One of the challenges leaders face is when do they pull on the rope and when do they give people slack?  The relationship of the US with Israel has been in many ways, not simply a relationship between two states, but a relationship between individuals.  George Bush placed his emphasis on the focused alliance with Israel.  For him, the alliance was central.  In the context of Bush’s international agenda, this was paramount.  This led him to giving the Israelis a lot of slack—resources, autonomy, and minimal demands.  Bush hoped and assumed that the intent of the Israel and the intent of the US were identical in the long, if not the short, run.

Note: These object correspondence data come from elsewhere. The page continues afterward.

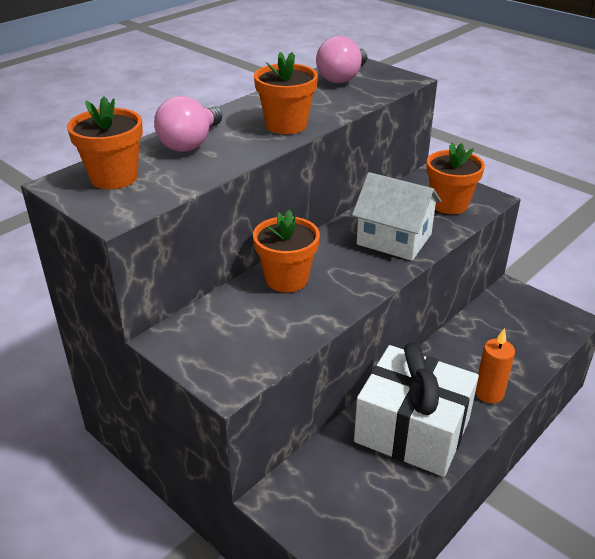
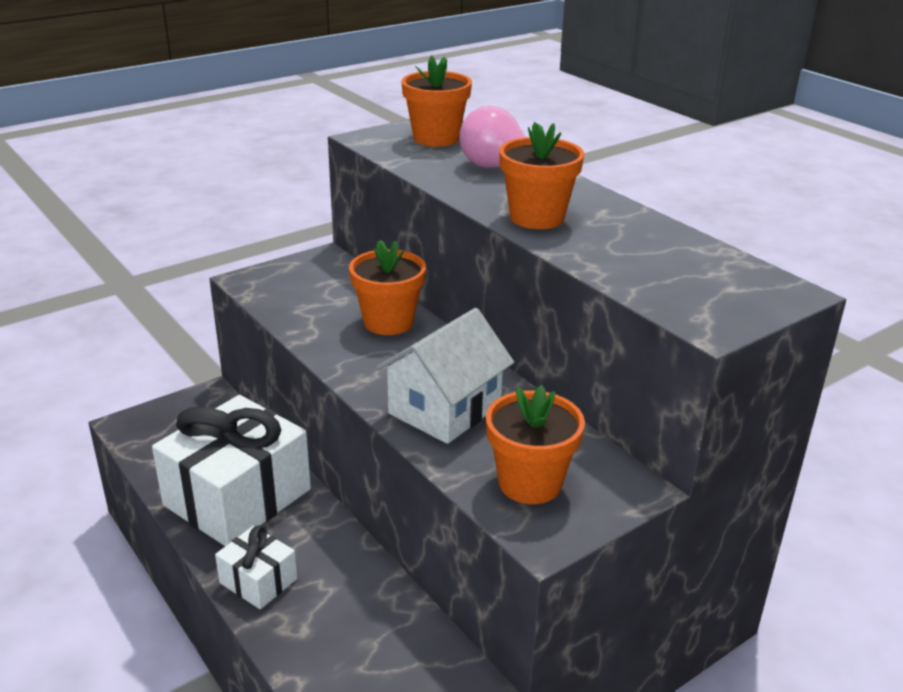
camera: 100 degrees right, 5 degrees down
(342, 78) = (712, 272): pink light bulb -> none
(489, 393) = (258, 581): orange candle -> white gift

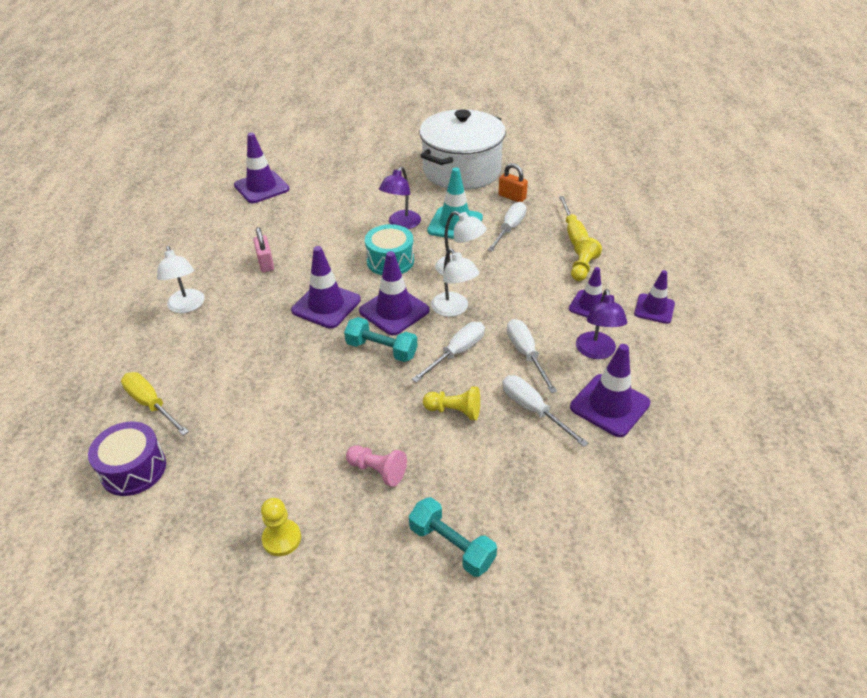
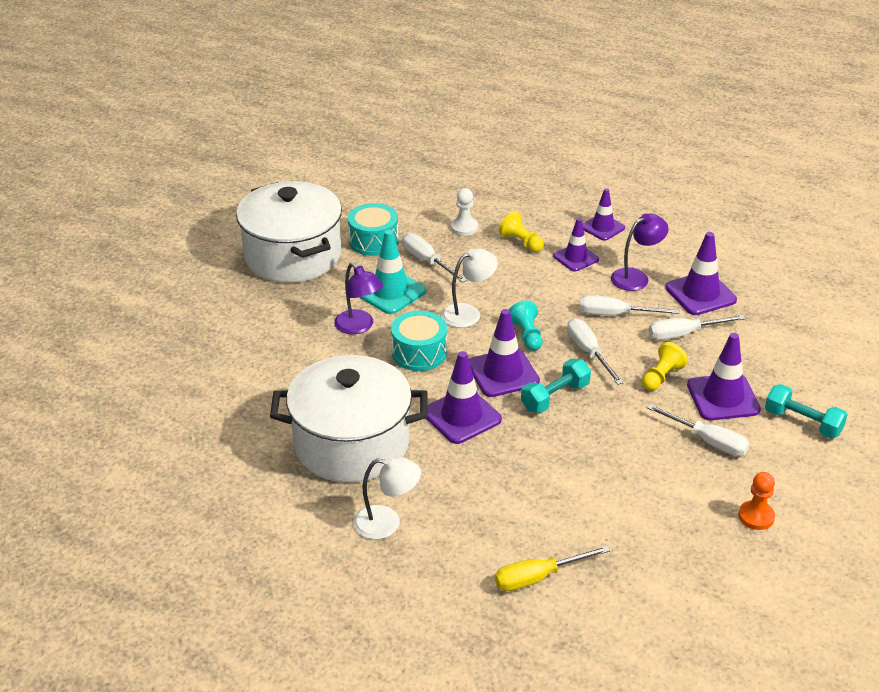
camera: 65 degrees left, 5 degrees down
(133, 469) = (626, 603): purple drum -> none
(261, 187) = (183, 413): purple traffic cone -> purple traffic cone (723, 397)
(265, 263) = (351, 444): pink padlock -> white pot
(282, 539) = (756, 516): yellow pawn -> orange pawn
(377, 471) = (707, 441): pink pawn -> white screwdriver
(451, 545) = (803, 422): turquoise dumbbell -> turquoise dumbbell turned 60 degrees clockwise
(454, 309) = (527, 335): white lamp -> turquoise pawn
(512, 197) = (373, 241): orange padlock -> turquoise drum
(573, 232) = (464, 227): yellow screwdriver -> white pawn
(596, 352) = (636, 277): purple lamp -> purple lamp turned 60 degrees counterclockwise

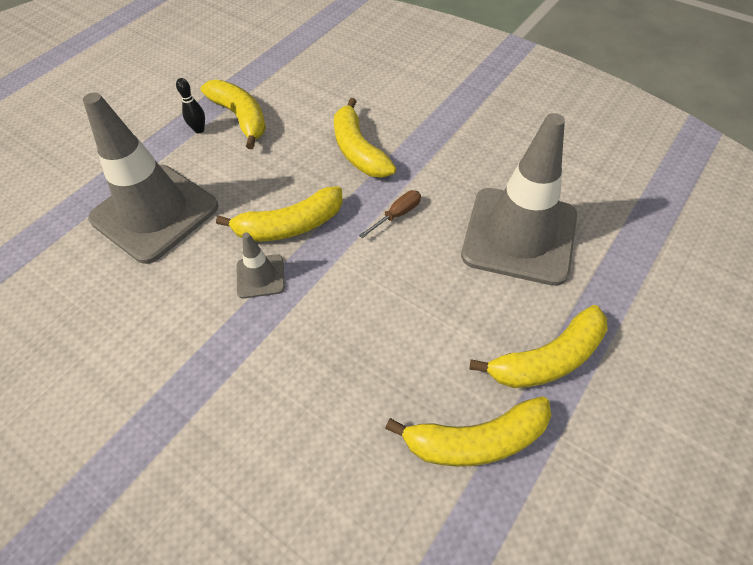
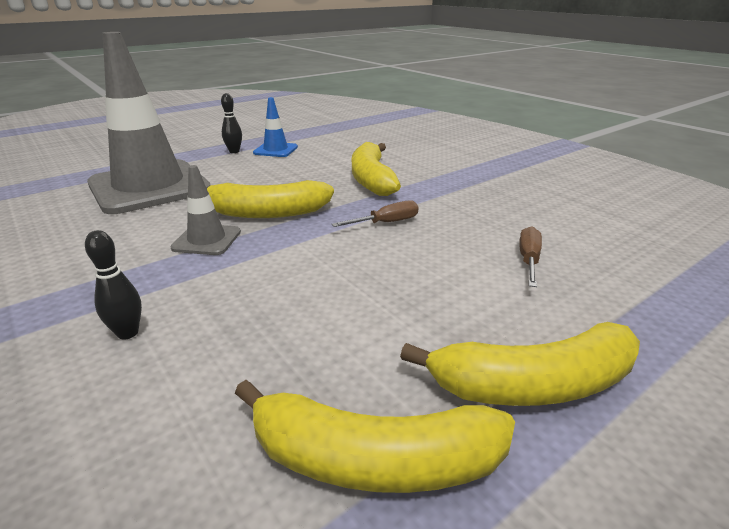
camera: 15 degrees right, 25 degrees down
(240, 118) = (275, 150): yellow banana -> blue traffic cone
(269, 393) = (128, 333): none -> black bowling pin
(519, 235) = (528, 260): grey traffic cone -> brown screwdriver

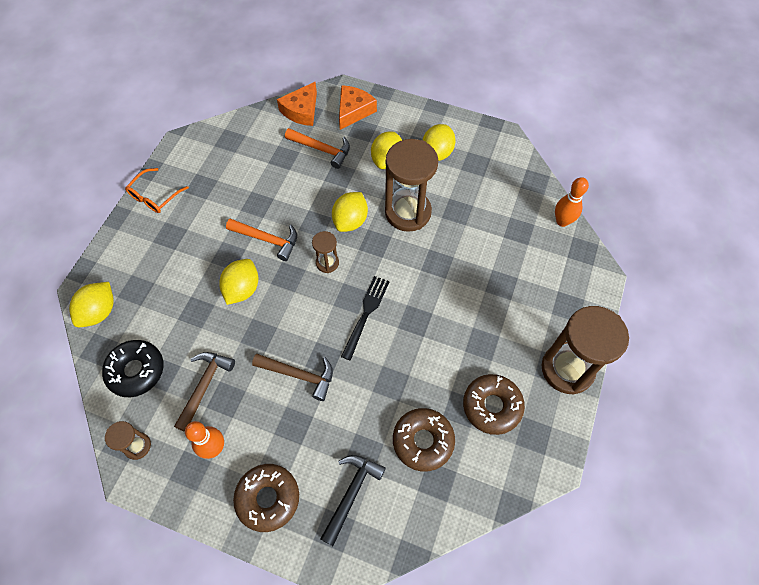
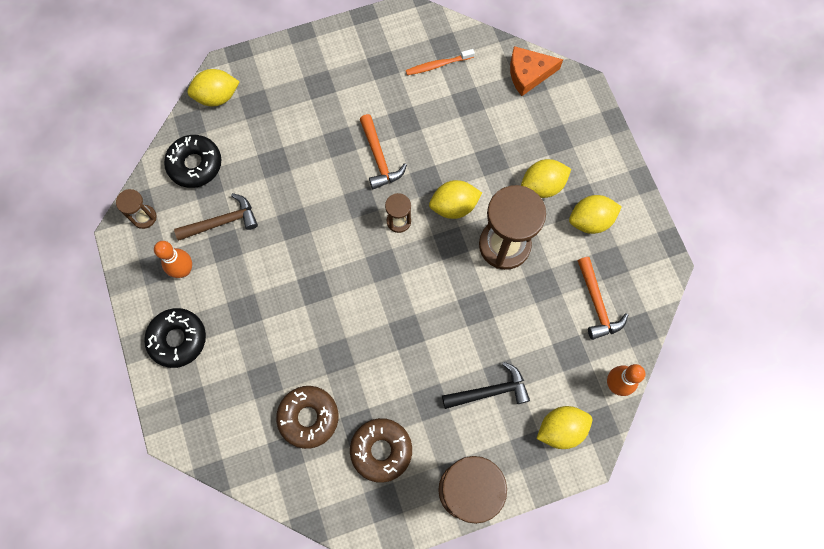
camera: 50 degrees right, 10 degrees up
(154, 196) = (342, 41): orange glasses -> none
(238, 154) = (438, 65): none -> orange toothbrush
(242, 289) = (320, 178): yellow lemon -> yellow lemon (561, 429)
(268, 498) = (178, 339): brown donut -> black donut
(299, 375) = (286, 281): brown hammer -> none
(321, 149) = (503, 124): orange hammer -> orange hammer (597, 303)
(351, 494) = (226, 396): black hammer -> black hammer (489, 391)
(354, 111) = (569, 115): orange cheese -> none
(366, 314) = (379, 289): black fork -> none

In the workplace, similarly, leaders often put a disproportionate emphasis on loyalty and alliance–giving people all the resources they need, an immense amount of autonomy, and rarely tugging at the rope.

The problem is that too much slack can lead to divergence of agendas and the challenge for a leader is not simply to give people autonomy and resources, but to be able to assure that the intent and agendas of both parties are moving in the same direction. How often have you seen in organizations autonomous groups with their own resources doing whatever they care to do while forgetting the notion of accountability.  Tough leaders know when the time has come to pull on the string.  They know that at a certain point they may have to endanger the relationship in order to revamp it and cast a shadow on a coalition in order to strengthen it.  Currently, President Obama is beginning to pull the string.  It is a mistake to maintain that the tugging at the string is abandonment, disloyalty, or even total redefinition.

Often leaders who have experienced placid coalition relationships have had to modify these relationships because of changing circumstances. The challenge is not to dismantle the relationship while making adjustment, not destroying the intimacy because of changing times. The challenge is to redefine the parameters but maintain the essence of the core.  This is the challenge of the US-Israeli relationship, and the challenge that leaders in the workplace face everyday.